'''
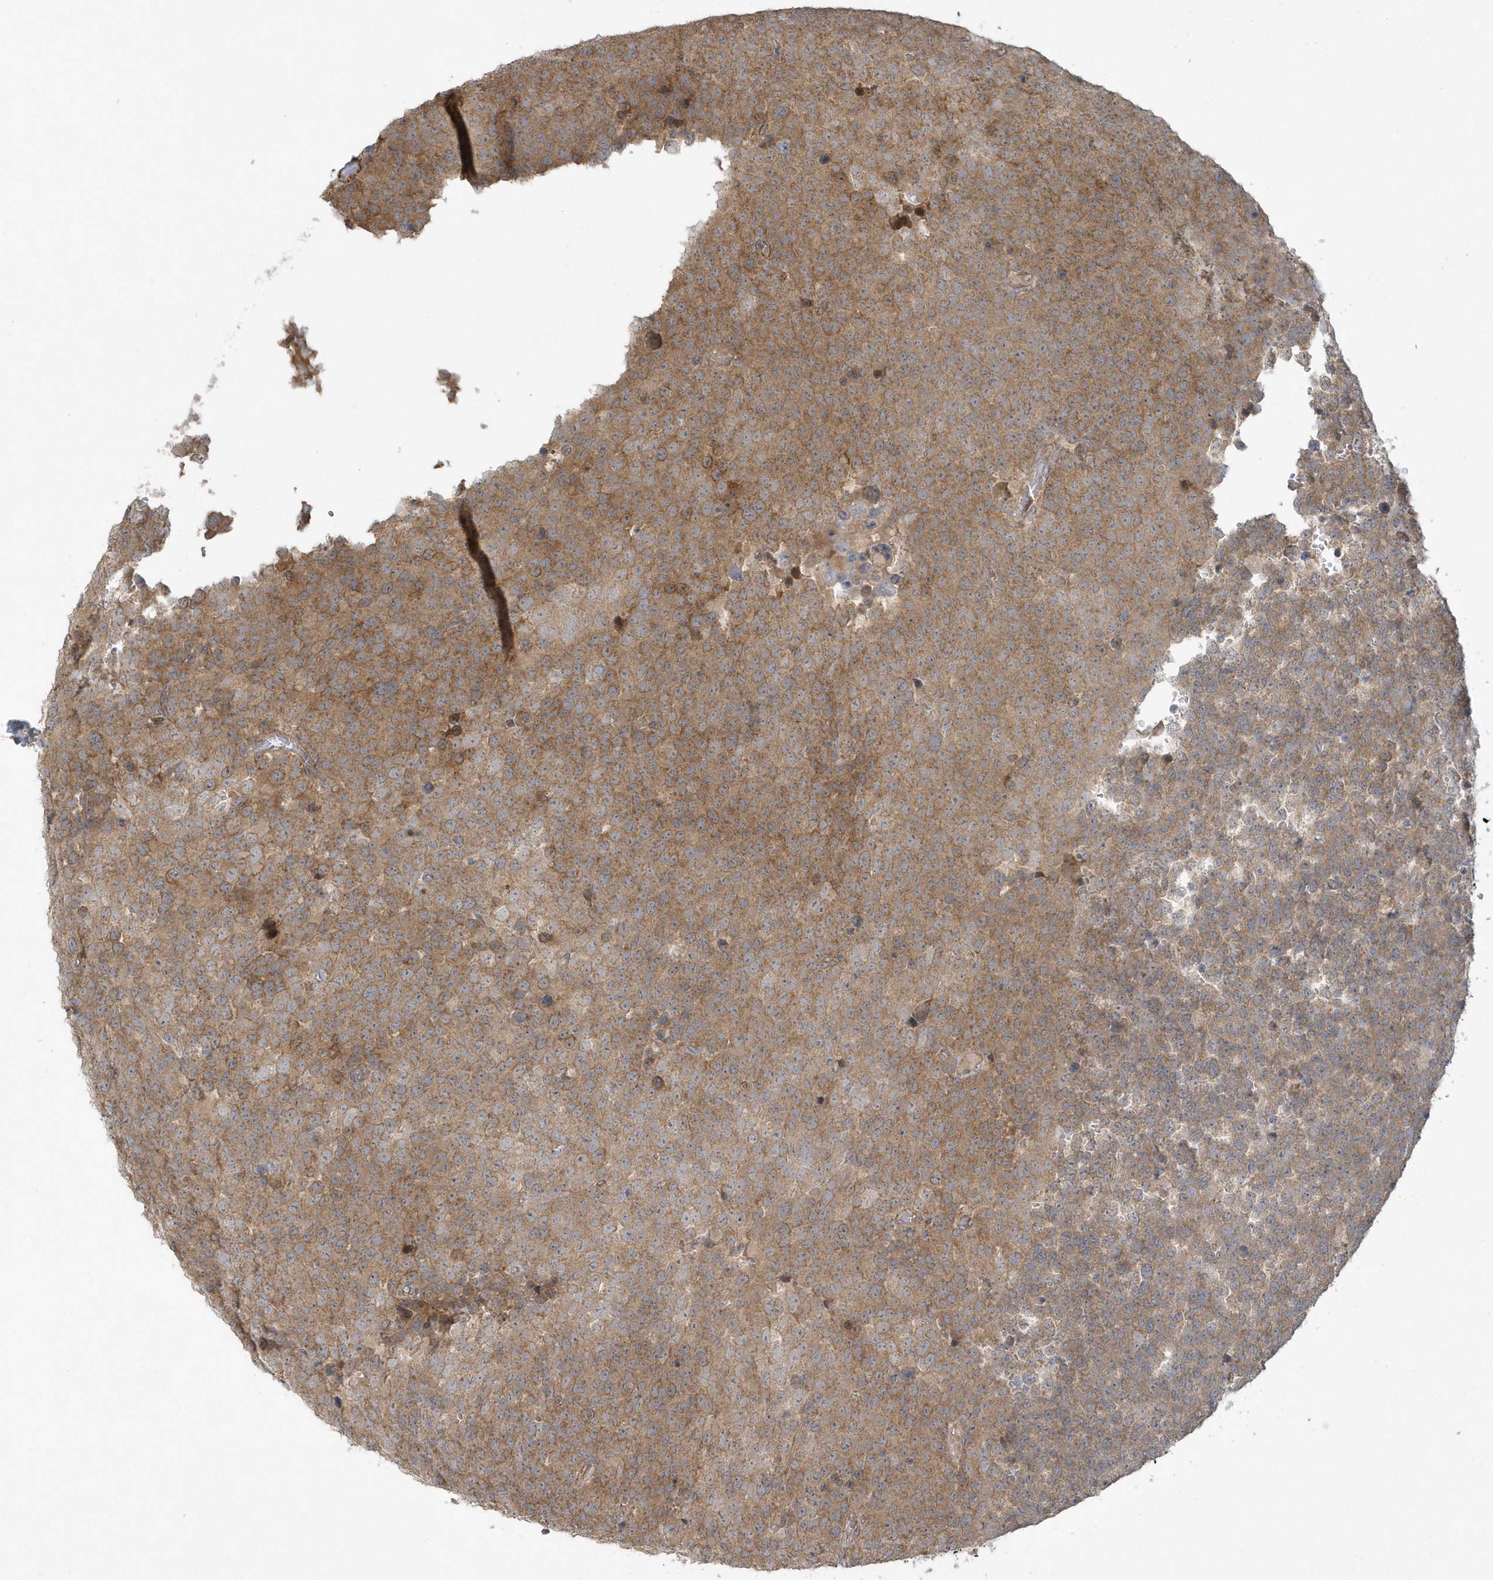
{"staining": {"intensity": "moderate", "quantity": ">75%", "location": "cytoplasmic/membranous"}, "tissue": "testis cancer", "cell_type": "Tumor cells", "image_type": "cancer", "snomed": [{"axis": "morphology", "description": "Seminoma, NOS"}, {"axis": "topography", "description": "Testis"}], "caption": "Testis cancer (seminoma) was stained to show a protein in brown. There is medium levels of moderate cytoplasmic/membranous expression in approximately >75% of tumor cells. Nuclei are stained in blue.", "gene": "THG1L", "patient": {"sex": "male", "age": 71}}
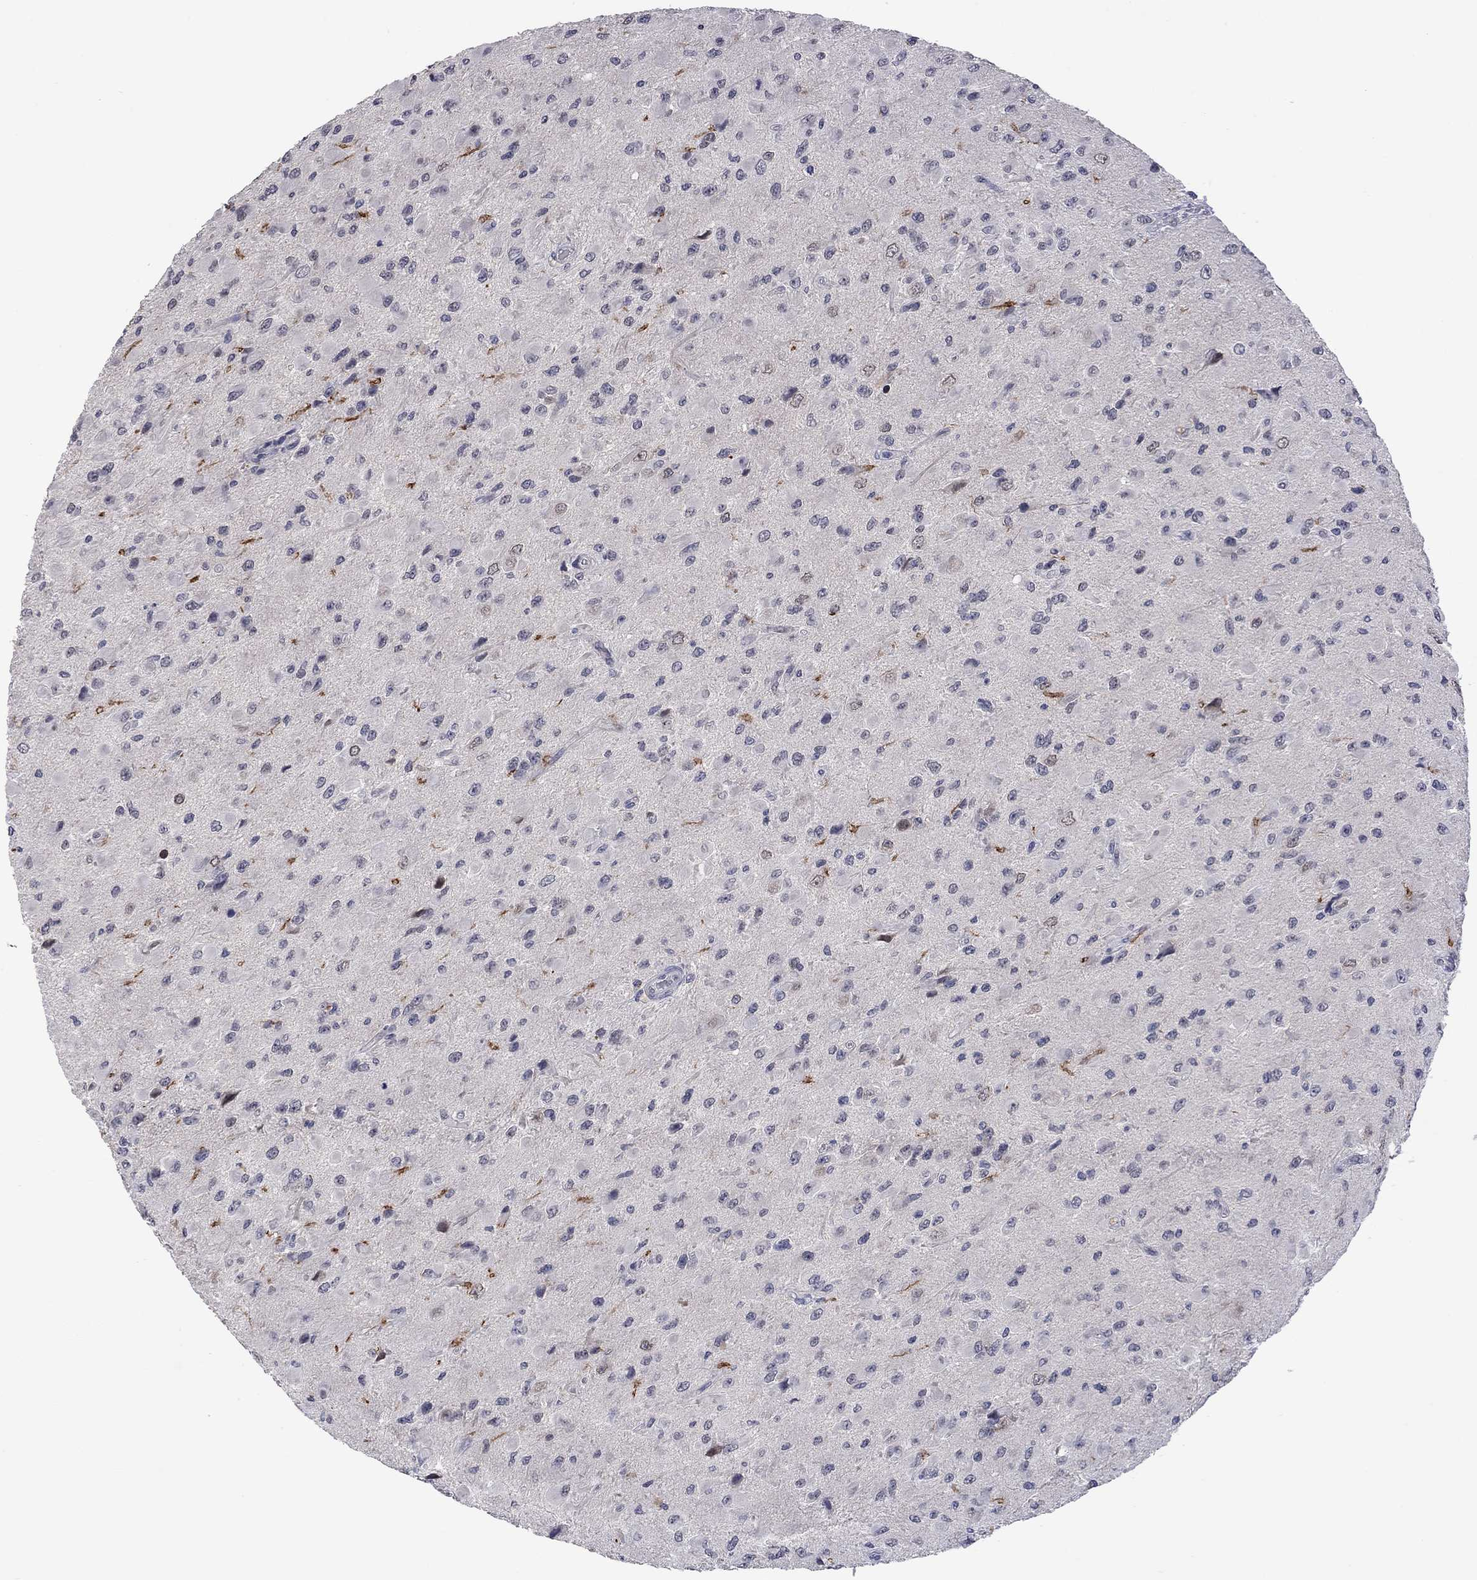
{"staining": {"intensity": "negative", "quantity": "none", "location": "none"}, "tissue": "glioma", "cell_type": "Tumor cells", "image_type": "cancer", "snomed": [{"axis": "morphology", "description": "Glioma, malignant, High grade"}, {"axis": "topography", "description": "Cerebral cortex"}], "caption": "Tumor cells show no significant protein positivity in glioma. (Stains: DAB (3,3'-diaminobenzidine) immunohistochemistry (IHC) with hematoxylin counter stain, Microscopy: brightfield microscopy at high magnification).", "gene": "FABP12", "patient": {"sex": "male", "age": 35}}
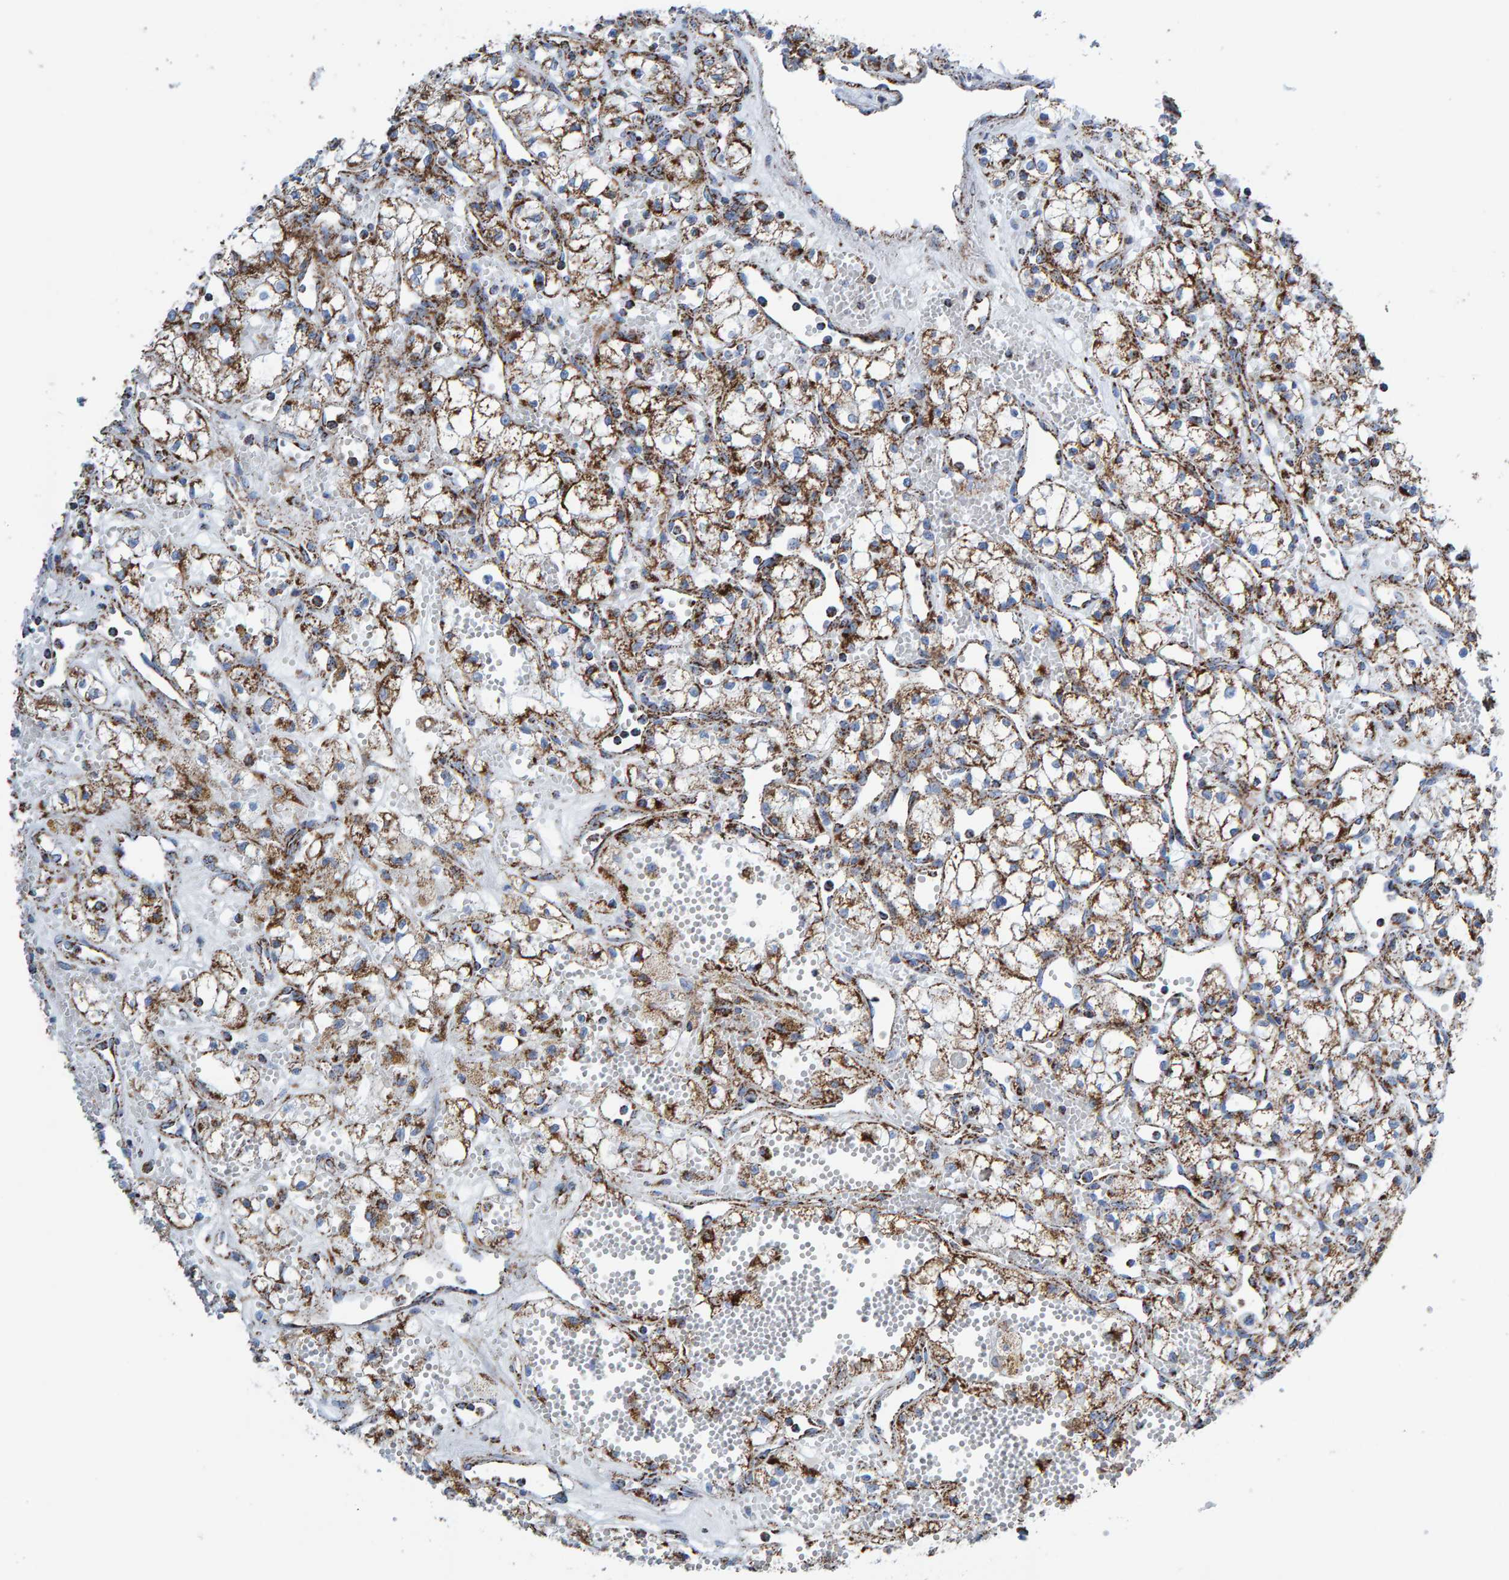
{"staining": {"intensity": "moderate", "quantity": ">75%", "location": "cytoplasmic/membranous"}, "tissue": "renal cancer", "cell_type": "Tumor cells", "image_type": "cancer", "snomed": [{"axis": "morphology", "description": "Adenocarcinoma, NOS"}, {"axis": "topography", "description": "Kidney"}], "caption": "A high-resolution histopathology image shows immunohistochemistry staining of renal cancer (adenocarcinoma), which reveals moderate cytoplasmic/membranous expression in approximately >75% of tumor cells.", "gene": "ENSG00000262660", "patient": {"sex": "male", "age": 59}}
'''
▶ [Aim of the exercise]: Retype the data above exactly. Leave the pictures out.

▶ [Answer for the task]:
{"staining": {"intensity": "moderate", "quantity": ">75%", "location": "cytoplasmic/membranous"}, "tissue": "testis cancer", "cell_type": "Tumor cells", "image_type": "cancer", "snomed": [{"axis": "morphology", "description": "Seminoma, NOS"}, {"axis": "topography", "description": "Testis"}], "caption": "Testis cancer (seminoma) was stained to show a protein in brown. There is medium levels of moderate cytoplasmic/membranous expression in approximately >75% of tumor cells. Nuclei are stained in blue.", "gene": "THG1L", "patient": {"sex": "male", "age": 71}}
{"staining": {"intensity": "negative", "quantity": "none", "location": "none"}, "tissue": "glioma", "cell_type": "Tumor cells", "image_type": "cancer", "snomed": [{"axis": "morphology", "description": "Glioma, malignant, High grade"}, {"axis": "topography", "description": "Cerebral cortex"}], "caption": "Tumor cells show no significant protein positivity in glioma. (Stains: DAB (3,3'-diaminobenzidine) immunohistochemistry (IHC) with hematoxylin counter stain, Microscopy: brightfield microscopy at high magnification).", "gene": "FABP12", "patient": {"sex": "male", "age": 35}}
{"staining": {"intensity": "moderate", "quantity": ">75%", "location": "cytoplasmic/membranous"}, "tissue": "renal cancer", "cell_type": "Tumor cells", "image_type": "cancer", "snomed": [{"axis": "morphology", "description": "Adenocarcinoma, NOS"}, {"axis": "topography", "description": "Kidney"}], "caption": "A high-resolution histopathology image shows immunohistochemistry staining of renal cancer (adenocarcinoma), which reveals moderate cytoplasmic/membranous expression in approximately >75% of tumor cells.", "gene": "ENSG00000262660", "patient": {"sex": "male", "age": 59}}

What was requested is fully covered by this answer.